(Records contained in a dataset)
══════════
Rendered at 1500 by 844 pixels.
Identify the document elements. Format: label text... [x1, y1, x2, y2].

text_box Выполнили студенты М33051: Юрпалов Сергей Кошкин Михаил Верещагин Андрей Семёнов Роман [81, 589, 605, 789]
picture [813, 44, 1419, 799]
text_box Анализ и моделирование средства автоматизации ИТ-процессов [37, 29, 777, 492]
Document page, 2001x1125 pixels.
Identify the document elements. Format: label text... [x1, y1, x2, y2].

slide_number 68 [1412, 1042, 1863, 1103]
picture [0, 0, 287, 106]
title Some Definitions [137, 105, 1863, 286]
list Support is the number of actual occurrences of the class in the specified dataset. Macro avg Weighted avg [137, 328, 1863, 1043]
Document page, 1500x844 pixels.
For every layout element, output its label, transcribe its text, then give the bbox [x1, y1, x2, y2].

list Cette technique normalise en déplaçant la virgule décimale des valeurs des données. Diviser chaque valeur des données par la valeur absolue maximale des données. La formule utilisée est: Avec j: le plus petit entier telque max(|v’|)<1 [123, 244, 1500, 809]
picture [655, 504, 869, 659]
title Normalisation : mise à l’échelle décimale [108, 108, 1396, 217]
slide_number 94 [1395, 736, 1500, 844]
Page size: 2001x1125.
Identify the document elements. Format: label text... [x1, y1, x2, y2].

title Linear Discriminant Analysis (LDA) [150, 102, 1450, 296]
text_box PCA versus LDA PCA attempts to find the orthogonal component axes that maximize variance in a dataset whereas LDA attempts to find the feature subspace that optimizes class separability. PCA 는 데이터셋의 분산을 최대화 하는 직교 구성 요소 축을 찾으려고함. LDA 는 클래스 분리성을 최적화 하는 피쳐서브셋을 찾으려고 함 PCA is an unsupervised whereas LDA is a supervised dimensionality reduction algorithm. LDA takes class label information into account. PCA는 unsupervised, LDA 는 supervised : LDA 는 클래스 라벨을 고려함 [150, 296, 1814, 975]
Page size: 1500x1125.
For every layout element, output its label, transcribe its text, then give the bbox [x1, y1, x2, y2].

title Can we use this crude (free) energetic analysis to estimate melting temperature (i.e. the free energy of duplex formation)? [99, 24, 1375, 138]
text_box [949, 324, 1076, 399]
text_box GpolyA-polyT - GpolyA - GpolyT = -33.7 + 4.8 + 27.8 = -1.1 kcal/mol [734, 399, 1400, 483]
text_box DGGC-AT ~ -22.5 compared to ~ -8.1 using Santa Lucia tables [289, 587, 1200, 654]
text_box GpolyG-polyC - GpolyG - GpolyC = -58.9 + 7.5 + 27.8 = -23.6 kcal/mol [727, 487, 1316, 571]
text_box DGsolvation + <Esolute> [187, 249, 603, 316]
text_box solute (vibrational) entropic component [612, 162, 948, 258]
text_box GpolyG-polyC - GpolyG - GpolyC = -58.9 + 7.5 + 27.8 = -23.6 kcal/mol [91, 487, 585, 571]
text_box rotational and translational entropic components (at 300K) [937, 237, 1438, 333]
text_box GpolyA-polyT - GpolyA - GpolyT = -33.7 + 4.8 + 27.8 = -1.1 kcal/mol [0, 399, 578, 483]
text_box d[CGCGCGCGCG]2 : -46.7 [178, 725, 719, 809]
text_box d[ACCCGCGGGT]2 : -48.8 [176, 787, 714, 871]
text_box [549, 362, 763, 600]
══════════
-- Problem statement --
What is wanted is an exact copy of the data.

-- Exercise answer --
Rendered at 1500 by 844 pixels.
Identify the document elements. Format: label text... [x1, y1, x2, y2].

text_box Выполнили студенты М33051: Юрпалов Сергей Кошкин Михаил Верещагин Андрей Семёнов Роман [81, 589, 605, 789]
picture [813, 44, 1419, 799]
text_box Анализ и моделирование средства автоматизации ИТ-процессов [37, 29, 777, 492]
Document page, 2001x1125 pixels.
Identify the document elements. Format: label text... [x1, y1, x2, y2].

slide_number 68 [1412, 1042, 1863, 1103]
picture [0, 0, 287, 106]
title Some Definitions [137, 105, 1863, 286]
list Support is the number of actual occurrences of the class in the specified dataset. Macro avg Weighted avg [137, 328, 1863, 1043]
Document page, 1500x844 pixels.
For every layout element, output its label, transcribe its text, then give the bbox [x1, y1, x2, y2].

list Cette technique normalise en déplaçant la virgule décimale des valeurs des données. Diviser chaque valeur des données par la valeur absolue maximale des données. La formule utilisée est: Avec j: le plus petit entier telque max(|v’|)<1 [123, 244, 1500, 809]
picture [655, 504, 869, 659]
title Normalisation : mise à l’échelle décimale [108, 108, 1396, 217]
slide_number 94 [1395, 736, 1500, 844]
Page size: 2001x1125.
Identify the document elements. Format: label text... [x1, y1, x2, y2].

title Linear Discriminant Analysis (LDA) [150, 102, 1450, 296]
text_box PCA versus LDA PCA attempts to find the orthogonal component axes that maximize variance in a dataset whereas LDA attempts to find the feature subspace that optimizes class separability. PCA 는 데이터셋의 분산을 최대화 하는 직교 구성 요소 축을 찾으려고함. LDA 는 클래스 분리성을 최적화 하는 피쳐서브셋을 찾으려고 함 PCA is an unsupervised whereas LDA is a supervised dimensionality reduction algorithm. LDA takes class label information into account. PCA는 unsupervised, LDA 는 supervised : LDA 는 클래스 라벨을 고려함 [150, 296, 1814, 975]
Page size: 1500x1125.
For every layout element, output its label, transcribe its text, then give the bbox [x1, y1, x2, y2].

title Can we use this crude (free) energetic analysis to estimate melting temperature (i.e. the free energy of duplex formation)? [99, 24, 1375, 138]
text_box [949, 324, 1076, 399]
text_box GpolyA-polyT - GpolyA - GpolyT = -33.7 + 4.8 + 27.8 = -1.1 kcal/mol [734, 399, 1400, 483]
text_box DGGC-AT ~ -22.5 compared to ~ -8.1 using Santa Lucia tables [289, 587, 1200, 654]
text_box GpolyG-polyC - GpolyG - GpolyC = -58.9 + 7.5 + 27.8 = -23.6 kcal/mol [727, 487, 1316, 571]
text_box DGsolvation + <Esolute> [187, 249, 603, 316]
text_box solute (vibrational) entropic component [612, 162, 948, 258]
text_box GpolyG-polyC - GpolyG - GpolyC = -58.9 + 7.5 + 27.8 = -23.6 kcal/mol [91, 487, 585, 571]
text_box rotational and translational entropic components (at 300K) [937, 237, 1438, 333]
text_box GpolyA-polyT - GpolyA - GpolyT = -33.7 + 4.8 + 27.8 = -1.1 kcal/mol [0, 399, 578, 483]
text_box d[CGCGCGCGCG]2 : -46.7 [178, 725, 719, 809]
text_box d[ACCCGCGGGT]2 : -48.8 [176, 787, 714, 871]
text_box [549, 362, 763, 600]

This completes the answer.